Please give every record below again exactly, and keep the pictures out.

====== EXERCISE DATA ======

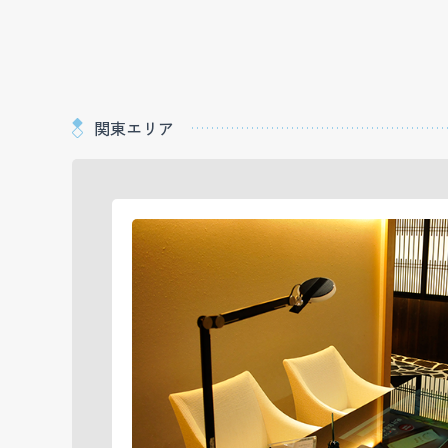
関東エリア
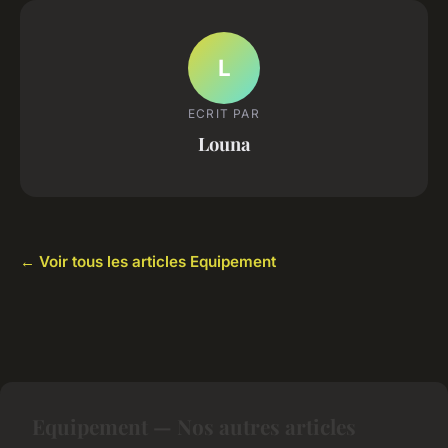
L
ECRIT PAR
Louna
← Voir tous les articles Equipement
Equipement — Nos autres articles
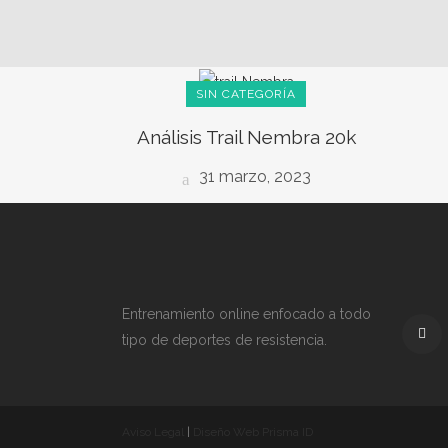
SIN CATEGORÍA
Análisis Trail Nembra 20k
31 marzo, 2023
Entrenamiento online enfocado a todo
tipo de deportes de resistencia.
Aviso Legal
|
Diseño Web Prisma ID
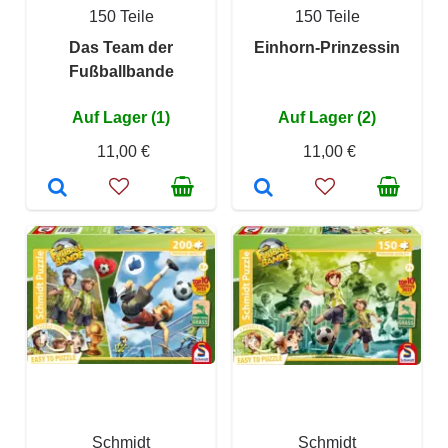
150 Teile
150 Teile
Das Team der
Einhorn-Prinzessin
Fußballbande
Auf Lager (1)
Auf Lager (2)
11,00 €
11,00 €
Schmidt
Schmidt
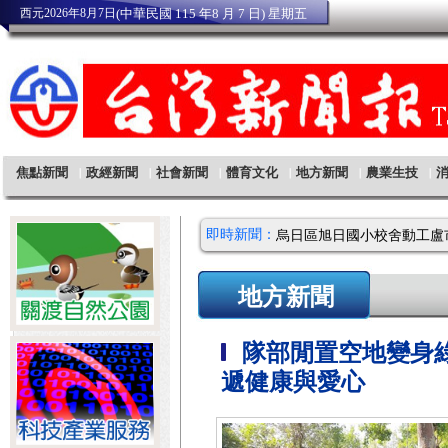
即時新聞：
地方新聞
隊部閒置空地變身
遞健康與愛心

======

**RESULT:**
関東エリア
L
ECRIT PAR
Louna
← Voir tous les articles Equipement
Equipement — Nos autres articles
SIN CATEGORÍA
Análisis Trail Nembra 20k
31 marzo, 2023
Entrenamiento online enfocado a todo
tipo de deportes de resistencia.
Aviso Legal
|
Diseño Web Prisma ID
150 Teile
150 Teile
Das Team der
Einhorn-Prinzessin
Fußballbande
Auf Lager (1)
Auf Lager (2)
11,00 €
11,00 €
Schmidt
Schmidt
即時新聞：
地方新聞
隊部閒置空地變身
遞健康與愛心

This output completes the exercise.